Il y a 6 mois, un tsunami dévastateur de magnitude 8.9 ravageait la côte est du Japon.
Dans beaucoup de villages, tout était en ruine.
Qu’en est-il aujourd’hui ? Comment la vie se réorganise-t-elle dans les zones sinistrées ?Depuis mars dernier, un long travail de reconstruction a été lancé.

A Miyako City par exemple, 90 familles viennent d’être logées dans des préfabriqués. Vision du Monde leur a fourni des ustensiles de cuisine, des couvertures et a installé 30 tables de jardin.
Parmi les personnes les plus affectées par le tsunami, 30% à 40% ont plus de 65 ans. Vision du Monde a donc choisi de concentrer son action sur eux, tout comme sur les enfants.

Les enfants et les personnes âgées sont les plus vulnérables 


Le long de la côte, Vision du Monde a déjà construit sept espaces pour enfants. Grâce au passage quotidien d’un bus scolaire, tous les enfants peuvent s’y rendre pour profiter des jeux, étudier et participer à des activités artistiques.



Le but de ces espaces : permettre aux   enfants de jouer et d’oublier pour quelques heures les difficultés de leur quotidien, dans un lieu où ils peuvent se sentir en sécurité et s’exprimer en toute liberté.





Pour les personnes âgées, Vision du Monde favorise la création de lieux de vie commune qui leur permettent de se réunir et d’apprendre à mieux se connaître. L’objectif est d’assurer la cohésion des familles déplacées. Ces initiatives évitent aux personnes âgées de se retrouver isolées.

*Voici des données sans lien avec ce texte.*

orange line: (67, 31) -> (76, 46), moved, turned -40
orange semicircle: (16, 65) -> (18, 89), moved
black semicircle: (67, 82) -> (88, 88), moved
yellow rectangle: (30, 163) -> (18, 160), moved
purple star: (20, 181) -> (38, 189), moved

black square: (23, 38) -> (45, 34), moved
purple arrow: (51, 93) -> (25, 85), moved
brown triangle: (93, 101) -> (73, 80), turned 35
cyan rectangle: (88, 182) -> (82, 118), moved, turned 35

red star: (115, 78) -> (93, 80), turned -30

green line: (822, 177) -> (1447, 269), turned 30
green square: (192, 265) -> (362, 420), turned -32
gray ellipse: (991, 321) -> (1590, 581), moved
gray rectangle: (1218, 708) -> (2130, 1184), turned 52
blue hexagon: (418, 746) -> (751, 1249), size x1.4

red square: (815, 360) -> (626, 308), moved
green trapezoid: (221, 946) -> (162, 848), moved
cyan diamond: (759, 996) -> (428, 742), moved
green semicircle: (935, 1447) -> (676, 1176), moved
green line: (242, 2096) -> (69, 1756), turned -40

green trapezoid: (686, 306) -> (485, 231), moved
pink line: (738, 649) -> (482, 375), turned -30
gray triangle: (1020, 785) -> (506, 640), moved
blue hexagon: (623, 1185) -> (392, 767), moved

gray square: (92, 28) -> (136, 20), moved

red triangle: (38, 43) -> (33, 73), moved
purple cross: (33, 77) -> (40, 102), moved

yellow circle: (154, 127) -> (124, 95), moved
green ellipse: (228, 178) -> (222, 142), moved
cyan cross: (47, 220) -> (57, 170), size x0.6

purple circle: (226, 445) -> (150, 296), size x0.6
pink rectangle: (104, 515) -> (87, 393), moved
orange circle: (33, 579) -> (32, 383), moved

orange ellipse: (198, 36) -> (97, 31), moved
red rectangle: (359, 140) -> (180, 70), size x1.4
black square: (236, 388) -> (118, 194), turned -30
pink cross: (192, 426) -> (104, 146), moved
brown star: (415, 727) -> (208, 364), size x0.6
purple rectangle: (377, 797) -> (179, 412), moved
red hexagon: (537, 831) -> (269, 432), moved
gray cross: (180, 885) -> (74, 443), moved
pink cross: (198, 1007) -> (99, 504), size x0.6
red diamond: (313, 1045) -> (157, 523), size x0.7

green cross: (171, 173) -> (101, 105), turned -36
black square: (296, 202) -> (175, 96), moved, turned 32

Redynamiser les économies locales


Vision du Monde vient également en aide aux économies locales en difficulté.
Dans le village de pêcheurs de Kesennuma, elle aide à la restructuration de l’industrie de la pêche, qui souffrait déjà avant le tsunami. En effet, chaque année, Kesennuma se vide de sa population car la plupart des jeunes quittent le village pour aller travailler dans les villes voisines.
Et le tsunami n’a fait qu’empirer la situation : 95% des infrastructures ont été détruites ou endommagées, le port ne fonctionne aujourd’hui qu’à 20% de sa capacité habituelle et des milliers d’employés ont été licenciés, faute de postes disponibles. « Pendant plus de trois mois après le tsunami, l’ensemble des activités du port ont été mises en suspens. » explique Hiroyuki Kumagai, le directeur de la Coopérative des Pêcheurs de Kesennuma.
Vision du Monde vient en aide à ces pêcheurs car « il est primordial pour les enfants de la communauté que leurs parents aient un emploi stable » selon Rio Mochizuki de Vision du Monde au Japon.
« L’industrie de la pêche est liée à beaucoup d’autres secteurs d’activité comme la construction de bateaux, la peinture, le logement et le transport. Vision du Monde espère redorer l’image de la pêche auprès des jeunes. Il faut prendre cette catastrophe comme un moyen de faire rebondir l’activité économique de la région. » ajoute-t-il.